🤖 AI Summary
This work addresses the challenge of high-precision user equipment (UE) localization in the absence of external reference positioning systems. We propose the first fully self-supervised neural localization framework, which trains end-to-end solely on relative displacement commands executed by a commercial robotic platform and externally measured Wi-Fi/5G NR channel state information (CSI)—requiring neither ground-truth position labels nor specialized hardware. By formulating self-supervised signals grounded in relative motion constraints, our method achieves near-state-of-the-art localization accuracy across diverse real-world scenarios, ranging from small-scale line-of-sight to large-scale non-line-of-sight environments. Compared to conventional approaches reliant on costly external trackers or labor-intensive precise annotations, our framework significantly reduces deployment cost and calibration complexity, thereby enhancing scalability and practicality for large-scale wireless localization systems.
📝 Abstract
Channel state information (CSI)-based user equipment (UE) positioning with neural networks -- referred to as neural positioning -- is a promising approach for accurate off-device UE localization. Most existing methods train their neural networks with ground-truth position labels obtained from external reference positioning systems, which requires costly hardware and renders label acquisition difficult in large areas.
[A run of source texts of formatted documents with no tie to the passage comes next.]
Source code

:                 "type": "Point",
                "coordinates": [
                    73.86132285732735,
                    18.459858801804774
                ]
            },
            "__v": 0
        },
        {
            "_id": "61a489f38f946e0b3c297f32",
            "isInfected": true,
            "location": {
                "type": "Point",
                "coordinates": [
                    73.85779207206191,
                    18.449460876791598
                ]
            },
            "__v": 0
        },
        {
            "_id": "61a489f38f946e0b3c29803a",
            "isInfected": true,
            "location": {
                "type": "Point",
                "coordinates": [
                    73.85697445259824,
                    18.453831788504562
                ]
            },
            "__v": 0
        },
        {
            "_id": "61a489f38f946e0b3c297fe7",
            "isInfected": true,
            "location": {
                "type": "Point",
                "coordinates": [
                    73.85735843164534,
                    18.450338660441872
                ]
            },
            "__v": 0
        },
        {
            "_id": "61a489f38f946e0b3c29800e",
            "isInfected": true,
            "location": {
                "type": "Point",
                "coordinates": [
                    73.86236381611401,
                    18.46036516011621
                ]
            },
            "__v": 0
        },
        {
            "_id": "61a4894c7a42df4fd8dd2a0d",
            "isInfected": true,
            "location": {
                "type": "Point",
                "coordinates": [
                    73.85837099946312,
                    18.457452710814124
In this work, we propose a novel neural positioning pipeline that avoids the need for any external reference positioning system. Our approach trains the positioning network only using CSI acquired off-device and relative displacement commands executed on commercial off-the-shelf (COTS) robot platforms, such as robotic vacuum cleaners -- such an approach enables inexpensive training of accurate neural positioning functions over large areas. We evaluate our method in three real-world scenarios, ranging from small line-of-sight (LoS) areas to larger non-line-of-sight (NLoS) environments, using CSI measurements acquired in IEEE 802.11 Wi-Fi and 5G New Radio (NR) systems. Our experiments demonstrate that the proposed neural positioning pipeline achieves UE localization accuracies close to state-of-the-art methods that require externally acquired high-precision ground-truth position labels for training.